When Kid Loki sacrificed himself to save the world, he was forced to allow the lingering ghost of the Loki before him (nicknamed Ikol by Kid Loki) into his mind. With that, the new Loki was born… again. Now existing in the body of Kid Loki and being gifted with all of the trust and love that Kid Loki had earned through his actions, Ikol set out trying to get more power.
During the 2013 run of Young Avengers, Loki manipulated events in an attempt to gain just that, using the abilities of Wiccan, the reality-warping reincarnation of Scarlet Witch’s son, to age up Loki’s body to that of a young adult. Despite joining the Young Avengers as a manipulator for his own gain, Loki grows to care for them, his conscious preventing him from betraying them, and he helps them defeat the villain that he helped create in the first place. His actions in this series start Ikol on the path to proper redemption.
In the pages of Loki: Agent of Asgard, Loki carries out the will of the Queens of Asgard in exchange for his past sins being wiped from Asgard’s records. During that time, he encounters his dark future self (mentioned earlier as a version of Classic Loki), moves past his guilt, and leaves behind his name as the God of Lies, becoming the God of Stories. Following all that, a run for presidency, two successful attempts to lift Thor’s hammer, and at least four deaths (and subsequent rebirths), Loki currently sits on the throne of Jotunheim, ruling over his people as the King of the Frost Giants.

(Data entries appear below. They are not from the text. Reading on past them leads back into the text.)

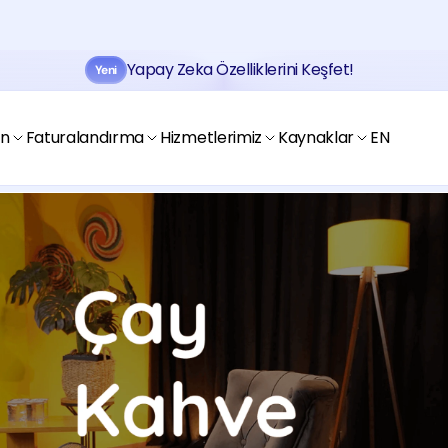
Yapay Zeka Özelliklerini Keşfet!
Yeni
Jobtogo'y
Kaydol
Gör
en
Faturalandırma
Hizmetlerimiz
Kaynaklar
EN
Jobtogo'y
Kaydol
Gör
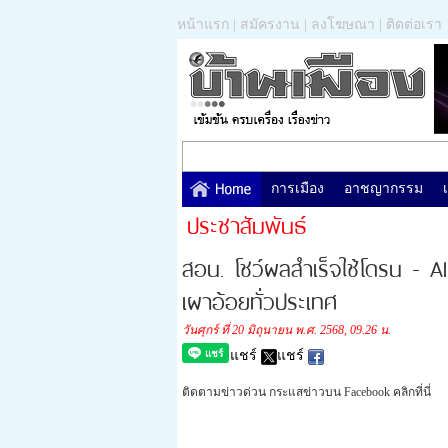
หน้าแรก
|
สมัครงาน
|
ลงโฆษณา
|
ติดต่อเรา
การเมือง
อาชญากรรม
ประชาสัมพันธ์
สอน. โชว์ผลสำเร็จใช้โดรน - AI
เผาอ้อยทั่วประเทศ
วันศุกร์ ที่ 20 มิถุนายน พ.ศ. 2568, 09.26 น.
แชร์
แชร์
ติดตามข่าวด่วน กระแสข่าวบน Facebook คลิกที่นี่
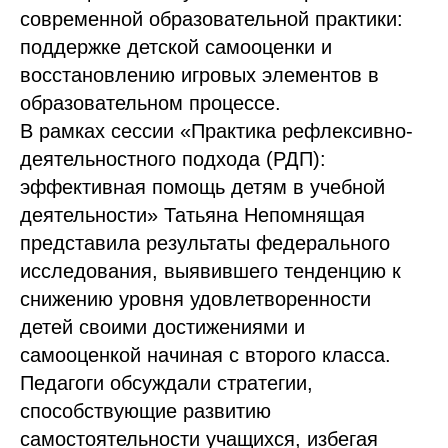
современной образовательной практики:
поддержке детской самооценки и
восстановлению игровых элементов в
образовательном процессе.
В рамках сессии «Практика рефлексивно-
деятельностного подхода (РДП):
эффективная помощь детям в учебной
деятельности» Татьяна Непомнящая
представила результаты федерального
исследования, выявившего тенденцию к
снижению уровня удовлетворенности
детей своими достижениями и
самооценкой начиная с второго класса.
Педагоги обсуждали стратегии,
способствующие развитию
самостоятельности учащихся, избегая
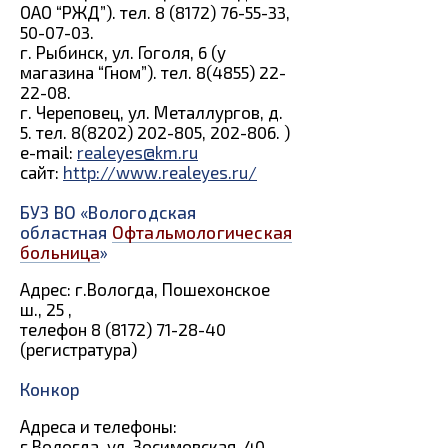
ОАО “РЖД”). тел. 8 (8172) 76-55-33,
50-07-03.
г. Рыбинск, ул. Гоголя, 6 (у
магазина “Гном”). тел. 8(4855) 22-
22-08.
г. Череповец, ул. Металлургов, д.
5. тел. 8(8202) 202-805, 202-806. )
e-mail:
realeyes@km.ru
сайт:
http://www.realeyes.ru/
БУЗ ВО «Вологодская
областная
Офтальмологическая
больница
»
Адрес: г.Вологда, Пошехонское
ш., 25 ,
телефон 8 (8172) 71-28-40
(регистратура)
Конкор
Адреса и телефоны:
г.Вологда, ул. Зосимовская, 40,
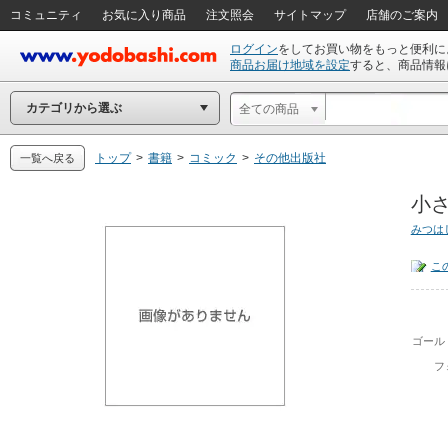
コミュニティ
お気に入り商品
注文照会
サイトマップ
店舗のご案内
ログイン
をしてお買い物をもっと便利に
商品お届け地域を設定
すると、商品情報
カテゴリから選ぶ
全ての商品
トップ
>
書籍
>
コミック
>
その他出版社
一覧へ戻る
小さ
みつは
こ
ゴール
フ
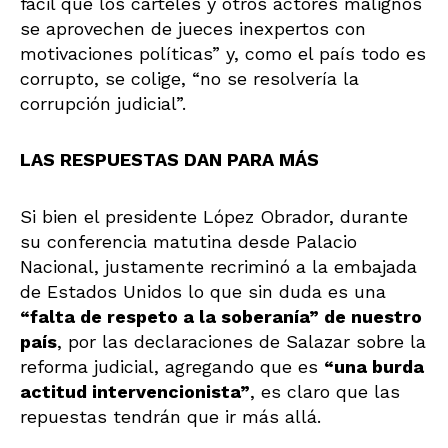
fácil que los cárteles y otros actores malignos
se aprovechen de jueces inexpertos con
motivaciones políticas” y, como el país todo es
corrupto, se colige, “no se resolvería la
corrupción judicial”.
LAS RESPUESTAS DAN PARA MÁS
Si bien el presidente López Obrador, durante
su conferencia matutina desde Palacio
Nacional, justamente recriminó a la embajada
de Estados Unidos lo que sin duda es una
“falta de respeto a la soberanía” de nuestro
país
, por las declaraciones de Salazar sobre la
reforma judicial, agregando que es
“una burda
actitud intervencionista”
, es claro que las
repuestas tendrán que ir más allá.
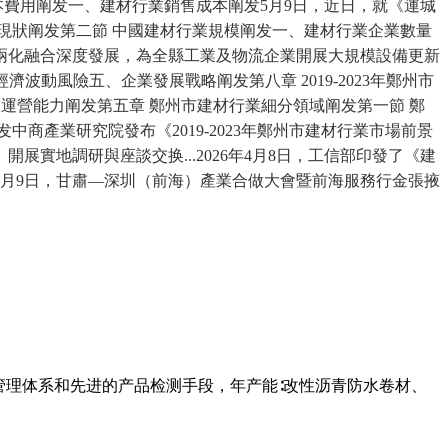
本費用阐发一、建材行業銷售成本阐发5月9日，近日，就《運城
展現狀阐发第二節 中國建材行業規模阐发一、建材行業企業數量
兩化融合深度發展，為全縣工業及物流企業開展大規模設備更新
觀經濟波動風險五、企業發展戰略阐发第八章 2019-2023年鄭州市
業運營能力阐发第五章 鄭州市建材行業細分領域阐发第一節 鄭
產業研究院發布《2019-2023年鄭州市建材行業市場前景
地調研與座談交换...2026年4月8日，工信部印發了《建
...5月9日，甘肅—深圳（前海）產業合做大會暨前海服務行金張掖
管理体系和先进的产品检测手段，年产能∶改性沥青防水卷材、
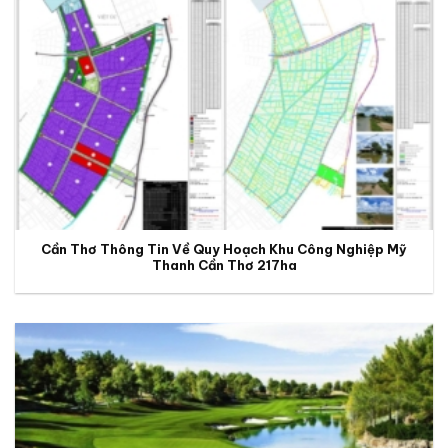
Cần Thơ Thông Tin Về Quy Hoạch Khu Công Nghiệp Mỹ
Thanh Cần Thơ 217ha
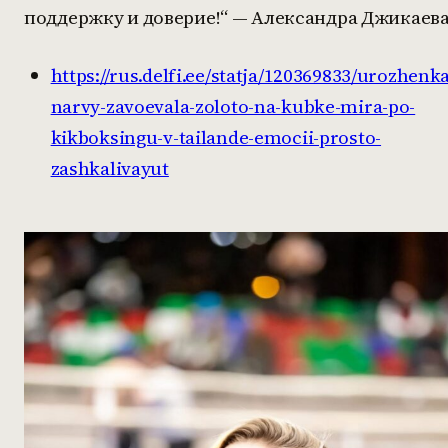
поддержку и доверие!“ — Александра Джикаева
https://rus.delfi.ee/statja/120369833/urozhenka
narvy-zavoevala-zoloto-na-kubke-mira-po-
kikboksingu-v-tailande-emocii-prosto-
zashkalivayut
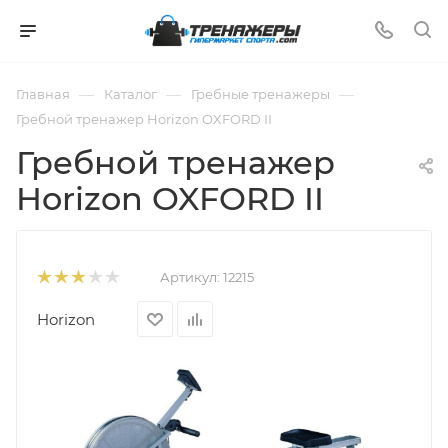
—
—
—
Главная
Каталог
Гребные тренажеры
Гребной тренажер Horizon OXFORD II
Гребной тренажер
Horizon OXFORD II
Артикул:
12215
Horizon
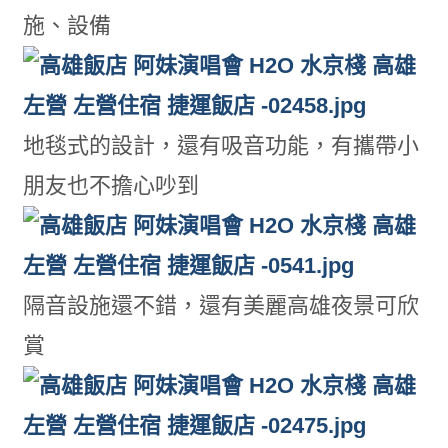
施、設備
地毯式的設計，還有吸音功能，有攜帶小
朋友也不擔心吵到
隔音設施還不錯，還有美麗高雄夜景可欣
賞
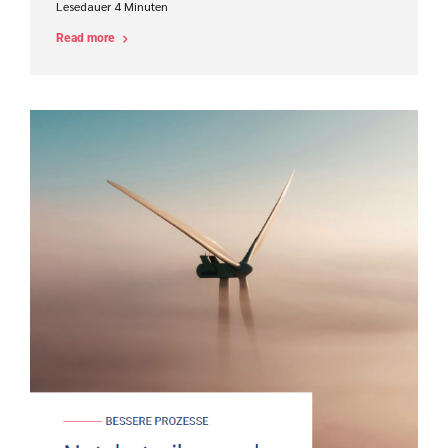
Lesedauer
4
Minuten
Read more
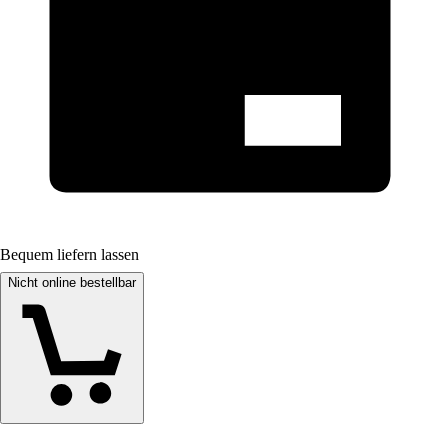
Bequem liefern lassen
Nicht online bestellbar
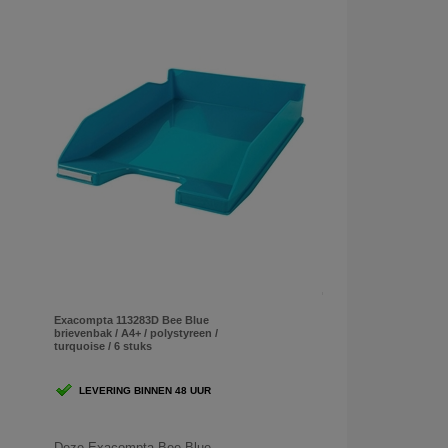
Exacompta 113283D Bee Blue
brievenbak / A4+ / polystyreen /
turquoise / 6 stuks
LEVERING BINNEN 48 UUR
Deze Exacompta Bee Blue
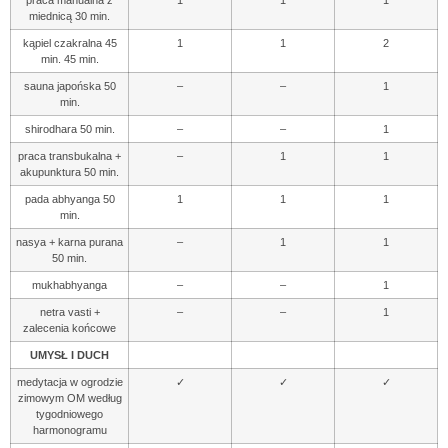
miednicą 30 min.
kąpiel czakralna 45
1
1
2
min. 45 min.
sauna japońska 50
–
–
1
min.
shirodhara 50 min.
–
–
1
praca transbukalna +
–
1
1
akupunktura 50 min.
pada abhyanga 50
1
1
1
min.
nasya + karna purana
–
1
1
50 min.
mukhabhyanga
–
–
1
netra vasti +
–
–
1
zalecenia końcowe
UMYSŁ I DUCH
medytacja w ogrodzie
✓
✓
✓
zimowym OM według
tygodniowego
harmonogramu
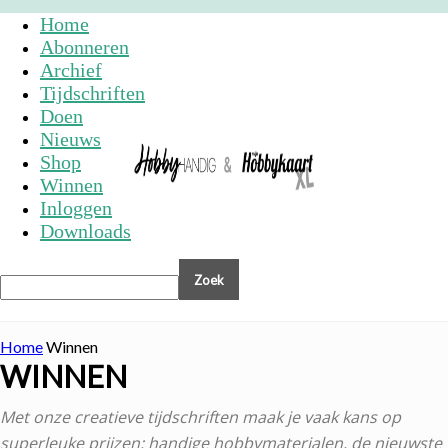
Home
Abonneren
Archief
Tijdschriften
Doen
Nieuws
Shop
Winnen
Inloggen
Downloads
Home
Winnen
WINNEN
Met onze creatieve tijdschriften maak je vaak kans op
superleuke prijzen: handige hobbymaterialen, de nieuwste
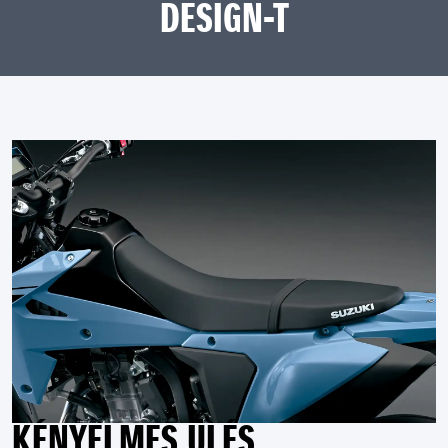
DESIGN-T
KÉNYELMES ÜLÉS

It’s important to note that Ikol (especially in his current status quo) was very likely created as a response to the insane popularity of Hiddleston’s take on the character. As such, it’s entirely possible that this incarnation doesn’t appear in the show, or, if he does, would be changed enough to differentiate him from the show’s lead. Nonetheless, if Kid Loki does in fact get introduced and stays around for long enough, the actor would eventually age into someone more resembling Ikol, even if the canon story for the character isn’t the same.